Show HN: Doodledocs.com Draw Together with a Stylus - melvinroest
http://doodledocs.com
======
melvinroest
Hey HN!

I'm reposting this due to the unfortunate situation that we're in right now.
The reason I came up with it now is because of this post [1]. It made me
realize for the first time that this project might be more beneficial than
usual during these times.

Doodledocs.com is an open-source [2] frontend web app that establishes a peer
to peer connection for your stylus data. The idea is to draw together and/or
annotate on websites together.

It's a proof of concept.

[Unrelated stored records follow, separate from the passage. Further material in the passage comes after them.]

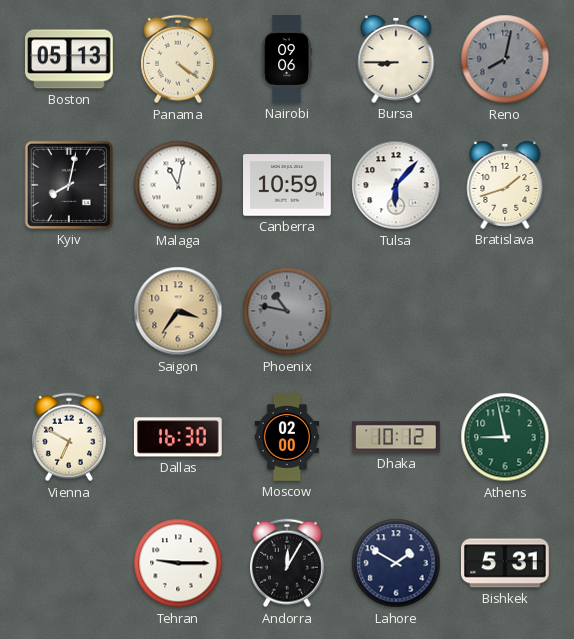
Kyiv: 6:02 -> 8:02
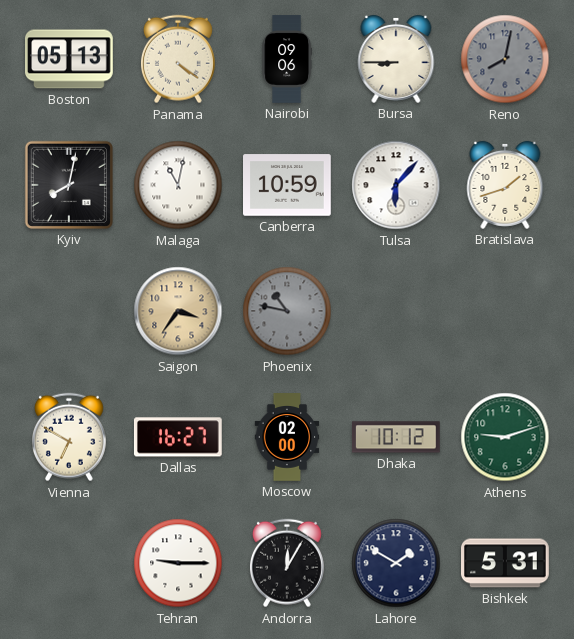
Dallas: 16:30 -> 16:27
Athens: 8:58 -> 9:12
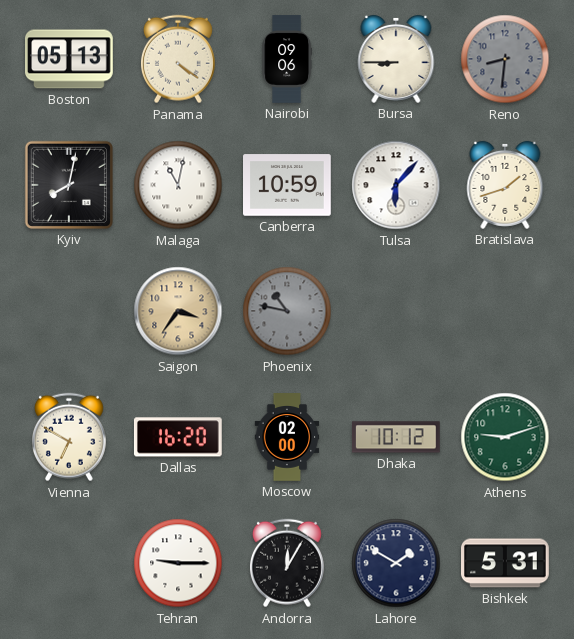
Reno: 8:02 -> 8:31
Dallas: 16:27 -> 16:20
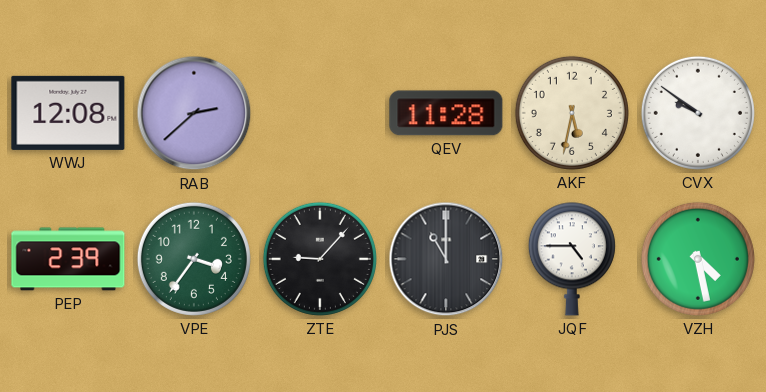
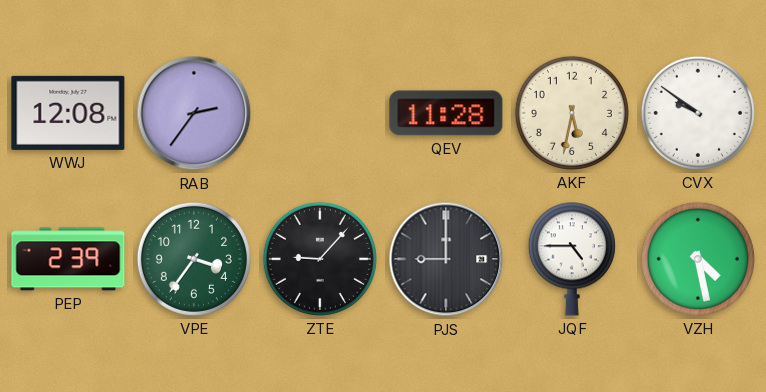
RAB: 2:38 -> 2:36
PJS: 11:00 -> 9:00
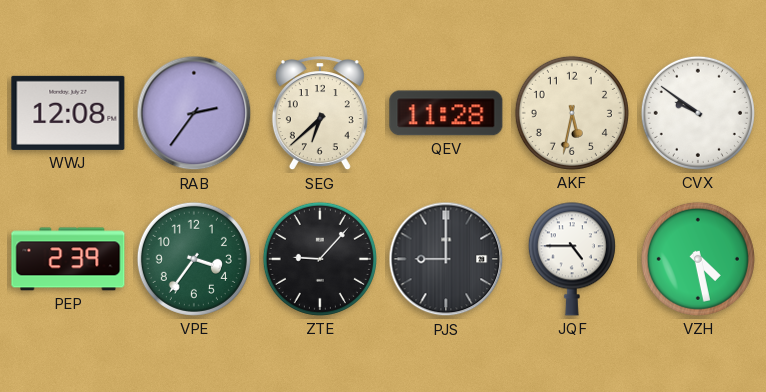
SEG: none -> 6:38
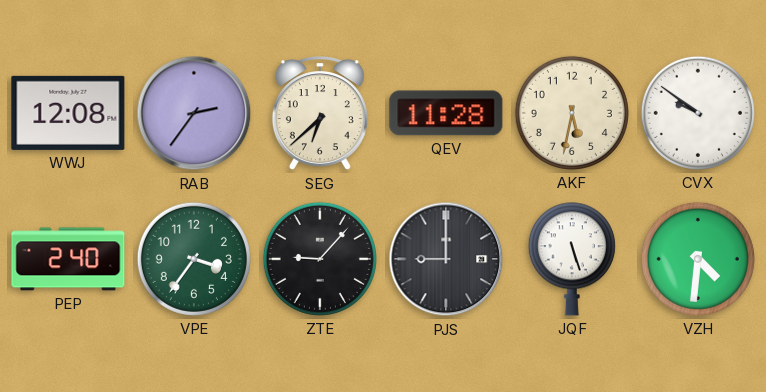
PEP: 2:39 -> 2:40
JQF: 4:45 -> 5:27
VZH: 4:28 -> 4:31
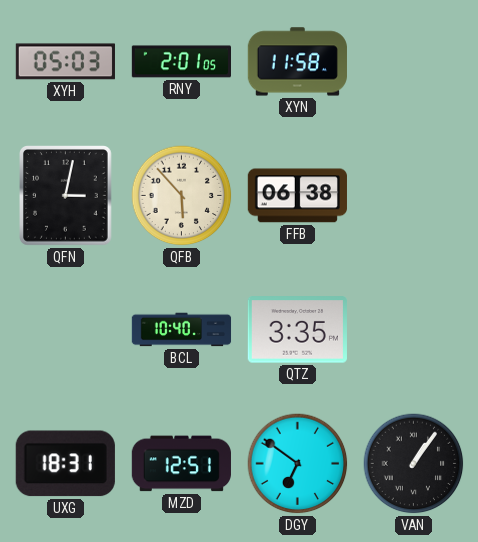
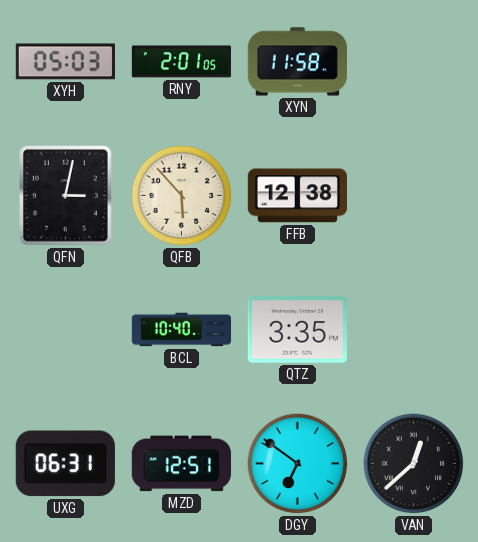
FFB: 06:38 -> 12:38
UXG: 18:31 -> 06:31
VAN: 1:06 -> 12:38
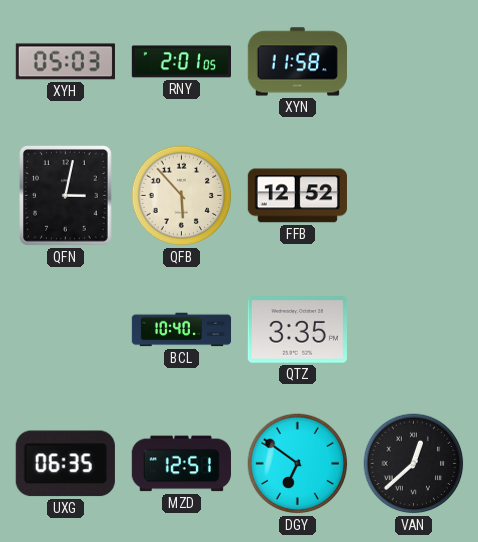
FFB: 12:38 -> 12:52
UXG: 06:31 -> 06:35
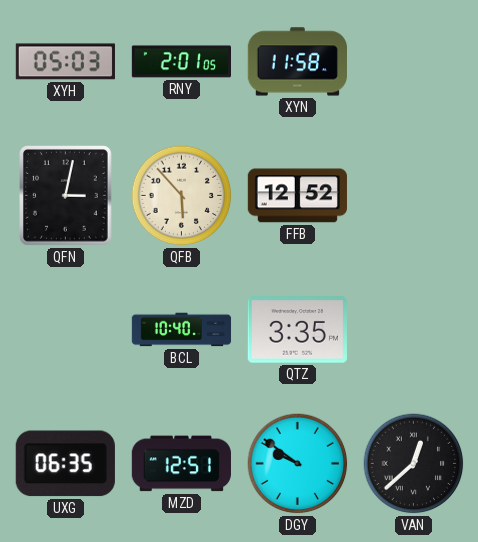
DGY: 6:51 -> 9:51
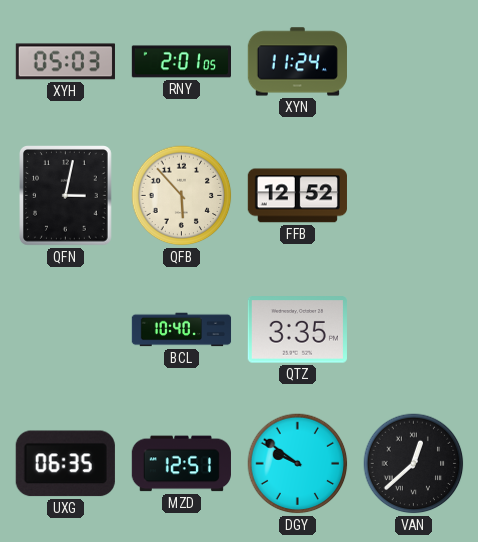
XYN: 11:58 -> 11:24
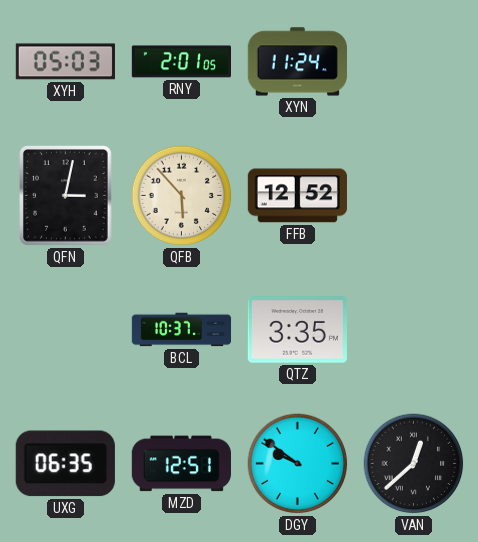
BCL: 10:40 -> 10:37
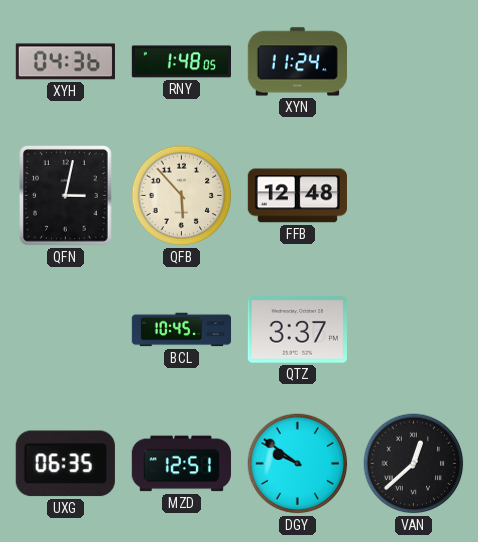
XYH: 05:03 -> 04:36
RNY: 2:01 -> 1:48
FFB: 12:52 -> 12:48
BCL: 10:37 -> 10:45
QTZ: 3:35 -> 3:37
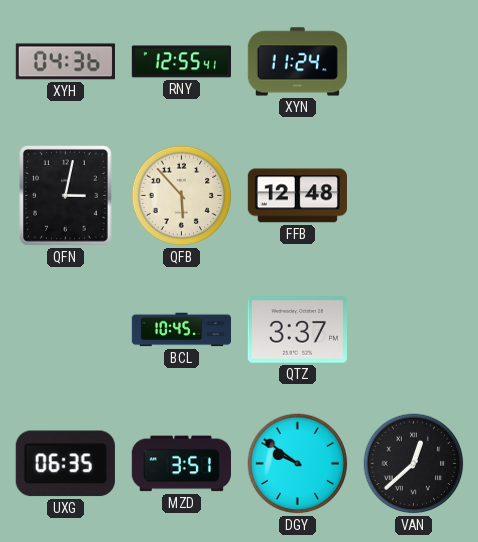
RNY: 1:48 -> 12:55
MZD: 12:51 -> 3:51
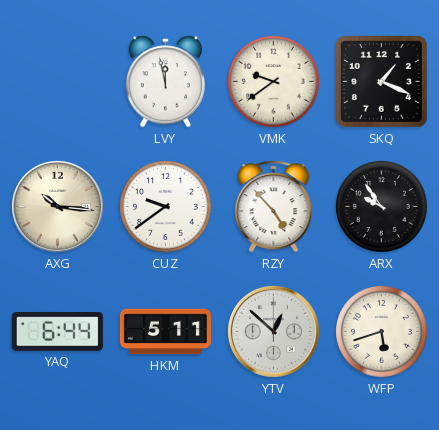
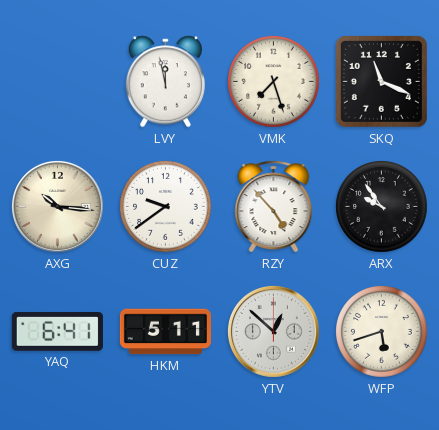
VMK: 9:39 -> 7:27
SKQ: 1:19 -> 11:19
YAQ: 6:44 -> 6:41
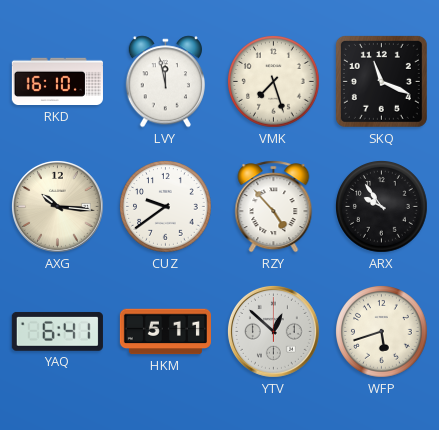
RKD: none -> 16:10
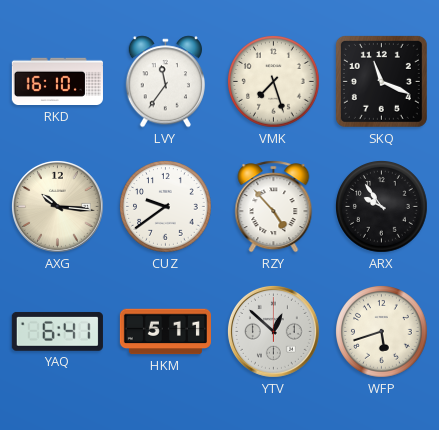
LVY: 11:58 -> 11:36
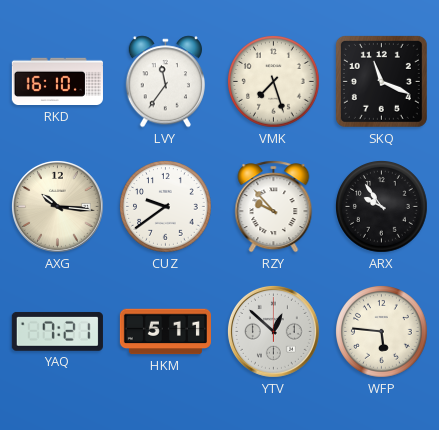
RZY: 4:53 -> 9:53
YAQ: 6:41 -> 7:21
WFP: 5:42 -> 5:46
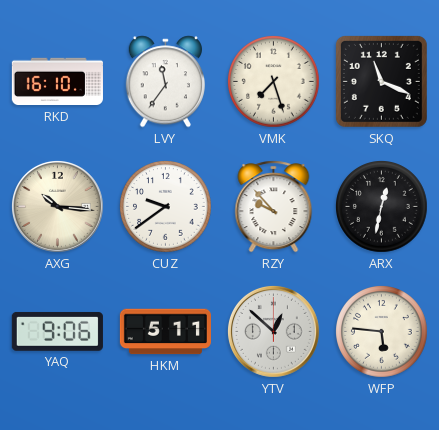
ARX: 9:54 -> 12:32
YAQ: 7:21 -> 9:06
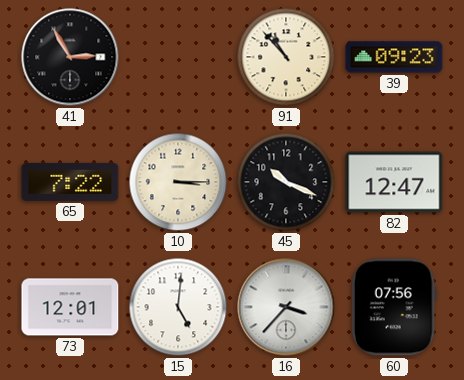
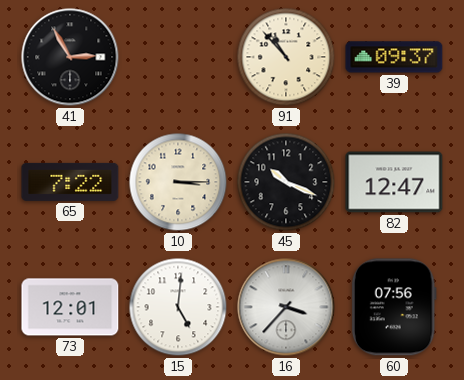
39: 09:23 -> 09:37
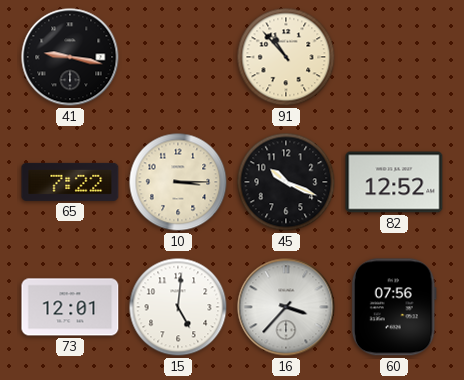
41: 2:55 -> 9:17
39: 09:37 -> none
82: 12:47 -> 12:52
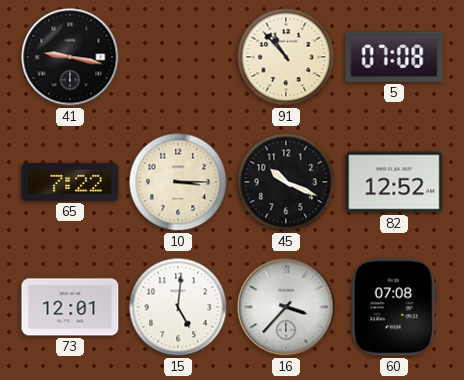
5: none -> 07:08
60: 07:56 -> 07:08
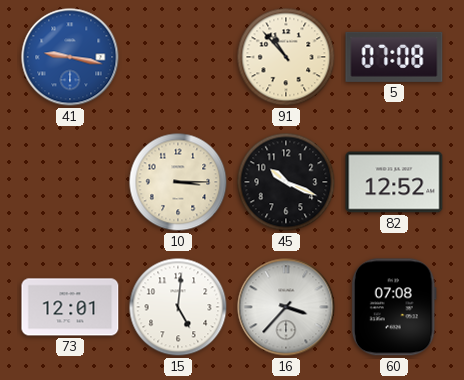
41 dial: black -> blue
65: 7:22 -> none
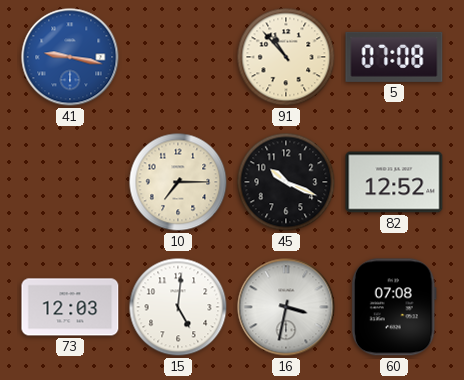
10: 3:15 -> 7:15
73: 12:01 -> 12:03
16: 3:37 -> 3:32
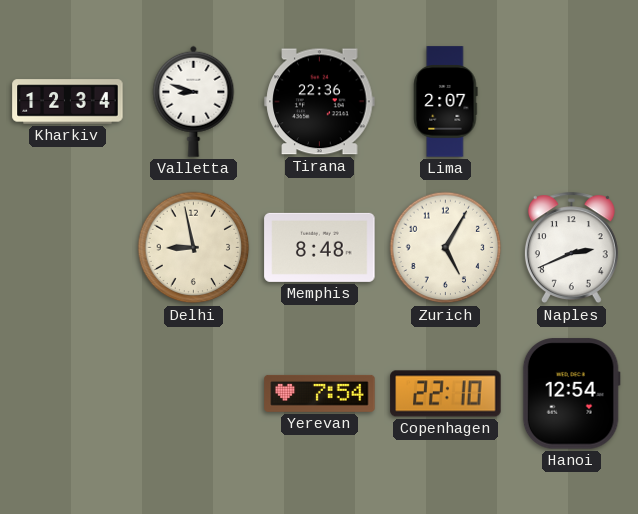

Not a lot seems to be happening in this space,
considering that this particular app has features that things like Google
Jamboard doesn't have (e.g. pressure sensitivity, website annotation). But
using a stylus on web pages gives the idea of a "web document" a whole
different meaning. We can treat web pages a lot more like paper and I think we
should in certain cases. Free form drawing/writing is sometimes the most
powerful tool of expression there is.

Anyways, if you happen to be unable to draw together with someone due to the
lockdown, now you can! The only limitation is that it can't punch through
corporate firewalls unfortunately (hosting it for free at the moment,
currently not paying for a TURN server).

[1]
[https://news.ycombinator.com/item?id=22894407](https://news.ycombinator.com/item?id=22894407)

[2]
[https://github.com/melvinroest/doodledocs](https://github.com/melvinroest/doodledocs)